Durante la jornada también estuvo presente el presidente municipal José Luis Cortés Gutiérrez, acompañado por integrantes de su cabildo, quien participó en la ceremonia y recorrió posteriormente el área del Ecoparque Xochitlalli, donde se inauguraron nuevas obras destinadas a fortalecer el turismo cultural del municipio.

Entre ellas destaca una escultura de un danzante de la tradicional Danza de los Aztecas, representativa del Valle de Tuxpango y de las mayordomías que mantienen viva esta tradición en la región.

Además, fue puesto en funcionamiento un temazcal, el primero de tres proyectados para el sitio, junto con una escultura de la Madre Tierra que marca el inicio de un sendero con escalinatas iluminadas que conduce hacia la parte alta del cerro.

La celebración también incorporó un componente solidario. Como parte de la dinámica “Dos kilos de ayuda”, los asistentes donaron alimentos no perecederos que serán distribuidos por el DIF municipal entre familias en situación vulnerable.

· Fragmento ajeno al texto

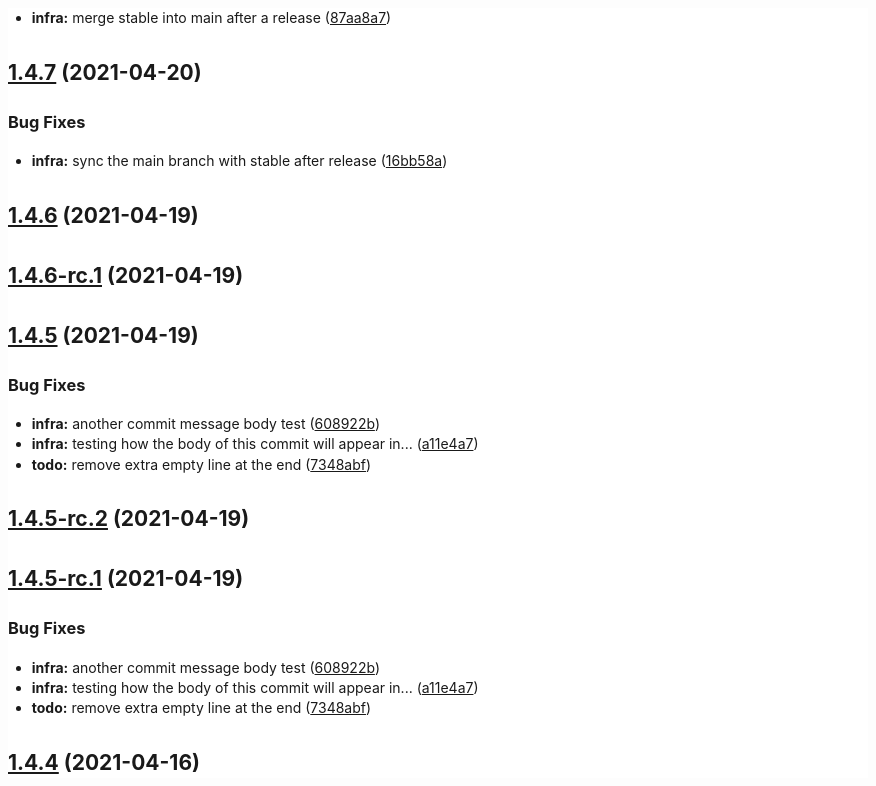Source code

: * **infra:** merge stable into main after a release ([87aa8a7](https://github.com/dadish-etudes/ProcessGraphQL/commit/87aa8a700046fc38916d63e4d18003df7ce46986))

## [1.4.7](https://github.com/dadish-etudes/ProcessGraphQL/compare/v1.4.6...v1.4.7) (2021-04-20)


### Bug Fixes

* **infra:** sync the main branch with stable after release ([16bb58a](https://github.com/dadish-etudes/ProcessGraphQL/commit/16bb58a0e9b49ff859b41adc434df0f0a30b7dac))

## [1.4.6](https://github.com/dadish-etudes/ProcessGraphQL/compare/v1.4.5...v1.4.6) (2021-04-19)

## [1.4.6-rc.1](https://github.com/dadish-etudes/ProcessGraphQL/compare/v1.4.5...v1.4.6-rc.1) (2021-04-19)

## [1.4.5](https://github.com/dadish-etudes/ProcessGraphQL/compare/v1.4.4...v1.4.5) (2021-04-19)


### Bug Fixes

* **infra:** another commit message body test ([608922b](https://github.com/dadish-etudes/ProcessGraphQL/commit/608922be74805aab0be070af22d09c412587f6a3))
* **infra:** testing how the body of this commit will appear in... ([a11e4a7](https://github.com/dadish-etudes/ProcessGraphQL/commit/a11e4a721fc44919c5648b2df35e8df59832e8f9))
* **todo:** remove extra empty line at the end ([7348abf](https://github.com/dadish-etudes/ProcessGraphQL/commit/7348abf138d1f42cf537537d64ddf347367c3404))

## [1.4.5-rc.2](https://github.com/dadish-etudes/ProcessGraphQL/compare/v1.4.5-rc.1...v1.4.5-rc.2) (2021-04-19)

## [1.4.5-rc.1](https://github.com/dadish-etudes/ProcessGraphQL/compare/v1.4.4...v1.4.5-rc.1) (2021-04-19)


### Bug Fixes

* **infra:** another commit message body test ([608922b](https://github.com/dadish-etudes/ProcessGraphQL/commit/608922be74805aab0be070af22d09c412587f6a3))
* **infra:** testing how the body of this commit will appear in... ([a11e4a7](https://github.com/dadish-etudes/ProcessGraphQL/commit/a11e4a721fc44919c5648b2df35e8df59832e8f9))
* **todo:** remove extra empty line at the end ([7348abf](https://github.com/dadish-etudes/ProcessGraphQL/commit/7348abf138d1f42cf537537d64ddf347367c3404))

## [1.4.4](https://github.com/dadish-etudes/ProcessGraphQL/compare/v1.4.3...v1.4.4) (2021-04-16)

El programa artístico incluyó presentaciones musicales de La Kumbre Con K y Los Askis, mientras que para el sábado se contempló la actuación del grupo Inspector, además de actividades culturales, danzas tradicionales y la Ruta Ciclista Tierra de las Flores.

Las actividades continuarán durante todo el fin de semana y culminarán el domingo con un reconocimiento a mujeres zoquitecas que han contribuido a preservar la cultura y las tradiciones del municipio, en el marco del Día Internacional de la Mujer.

Cada año, en este rincón de la sierra veracruzana, la ceremonia del Xochitlalli recuerda algo que las culturas originarias nunca olvidaron: que la tierra no es un recurso, sino un ser vivo al que se le debe respeto, gratitud y memoria.

Y en las profundidades de las Grutas de Galicia, esa antigua promesa entre el ser humano y la naturaleza volvió a pronunciarse.